Die Protestbewegung des Majdan bildet eine Zäsur in der Geschichte der Ukraine, eine Linie zwischen der Vergangenheit und der Gegenwart. Kann ein Rückblick auf diese Ereignisse helfen, den Krieg im Osten des Landes zu verstehen? Der erste Gastbeitrag der Serie „Stereoscope Ukraine“.

          In der ersten Folge der fünfteiligen Reihe „Stereoscope Ukraine“, die FAZ.NET in Zusammenarbeit mit „N-Ost“, „Colta.ru“ und „Tygodnik Powszechny“ veröffentlicht, müssen sich die Gastautoren mit der Frage auseinandersetzen, was von den Ideen und Vorstellungen der Protestler des Majdan nach einem Jahr bleibt. Wie in allen fünf Beiträgen stellt die Künstlerin und Schriftstellerin Yevgenia Belorusets die Frage.

          Yevgenia Belorusets

          Die Protestbewegung des Majdan begann vor anderthalb Jahren in Kiew und vor einem Jahr stürzte Janukowitsch über sie. Diese Bewegung hat nicht nur unser politisches Leben, sondern auch unseren Alltag grundlegend verändert. Der Majdan ist die Demarkationslinie zwischen unserer Vergangenheit und der Gegenwart, in der wir leben.

          Haben wir die Kraft und besteht die Notwendigkeit, heute zurückzublicken und darüber nachzudenken, was wir mit diesem Protest verbinden und was er uns bedeutet? Kann ein Gespräch über den Majdan uns helfen, den Krieg zu verstehen, der immer mehr Aspekte unseres Lebens überlagert?

          Roman Dubasevych

          Ich gestehe, dass mich die Frage, was „nach dem Majdan bleibt“, unangenehm berührt. Sie klingt wie ein Abgesang auf einen Majdan, dessen Losungen schon vergessen sind und dessen Vermächtnis verschleudert wurde.

          Roman Dubasevych stammt aus Lwiw (Lemberg).

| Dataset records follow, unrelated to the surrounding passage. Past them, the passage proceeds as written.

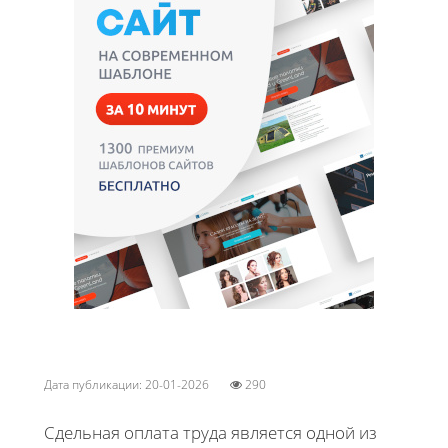
Дата публикации: 20-01-2026
290
Сдельная оплата труда является одной из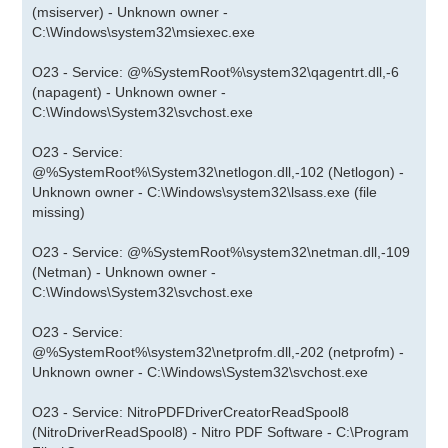
(msiserver) - Unknown owner -
C:\Windows\system32\msiexec.exe
O23 - Service: @%SystemRoot%\system32\qagentrt.dll,-6
(napagent) - Unknown owner -
C:\Windows\System32\svchost.exe
O23 - Service:
@%SystemRoot%\System32\netlogon.dll,-102 (Netlogon) -
Unknown owner - C:\Windows\system32\lsass.exe (file
missing)
O23 - Service: @%SystemRoot%\system32\netman.dll,-109
(Netman) - Unknown owner -
C:\Windows\System32\svchost.exe
O23 - Service:
@%SystemRoot%\system32\netprofm.dll,-202 (netprofm) -
Unknown owner - C:\Windows\System32\svchost.exe
O23 - Service: NitroPDFDriverCreatorReadSpool8
(NitroDriverReadSpool8) - Nitro PDF Software - C:\Program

          Dennoch: Wie die Menschen immer wieder zusammenkamen, wie sie ausharrten und wie gut sie zusammenarbeiteten – all das bezeugt die Entstehung einer gesellschaftlichen Bewegung. Der Krieg hat ihr ein tragisches Ende gesetzt.

          Das Bürgerengagement des Majdan hinterließ das unbeschreibliche Gefühl einer gemeinsamen Sache, einer echten res publica, einer riesigen Gemeinschaft, der es zumindest zeitweise gelungen war, Angst, Entfremdung und Ausweglosigkeit zu überwinden.

          Warum mussten die Ereignisse in Kiew trotz der vielen positiven Gefühle in einer Tragödie und blutigen Konfrontation enden? Diese Frage lässt uns keine Ruhe. Warum folgte auf die erste „himmlische Hundertschaft“ in Kiew eine zweite, dritte, zehnte und fünfzigste in der Ostukraine?

          Wie Boris Chersonskij betont, waren für die Eskalation grundsätzlich die damaligen Machthabern verantwortlich, die sich demonstrativ über die Forderungen der friedlichen Bürger hinwegsetzten und durch den Einsatz der „Tituschki“ Gewalt provozierten. Wenn wir die Ideen des Majdan bewahren wollen, müssen wir aber auch fragen: War in ihm neben Solidarität und Menschlichkeit auch der Keim eines künftigen Krieges angelegt?

          Nach Monaten ergebnisloser Straßenproteste wurde hie und da Unzufriedenheit laut. Man war enttäuscht von den Anführern der Oppositionsparteien und warf ihnen Unfähigkeit, ja Verrat vor! In der Tat wirkten sie recht hilflos. Das war der Nährboden für den Mythos vom „konsequenten“ und „effektiven“ „Rechten Sektor“ und den Fackelzug der rechtsradikalen „Swoboda“-Partei.

          Eine bis zwei Wochen vor den blutigen Ereignissen auf dem Majdan sprach ich lange mit einem Freund aus dem westukrainischen Lwiw. Er hielt es für notwendig anzugreifen und verwies auf die Brutalität der Herrschenden und die wachsende Opferzahl unter den Demonstranten. Ich wollte ihn davon überzeugen, dass es beim friedlichen Protest bleiben müsse. Angesichts der unabweisbaren Gewalt von staatlicher Seite gab ich irgendwann auf und stimmte ihm zu.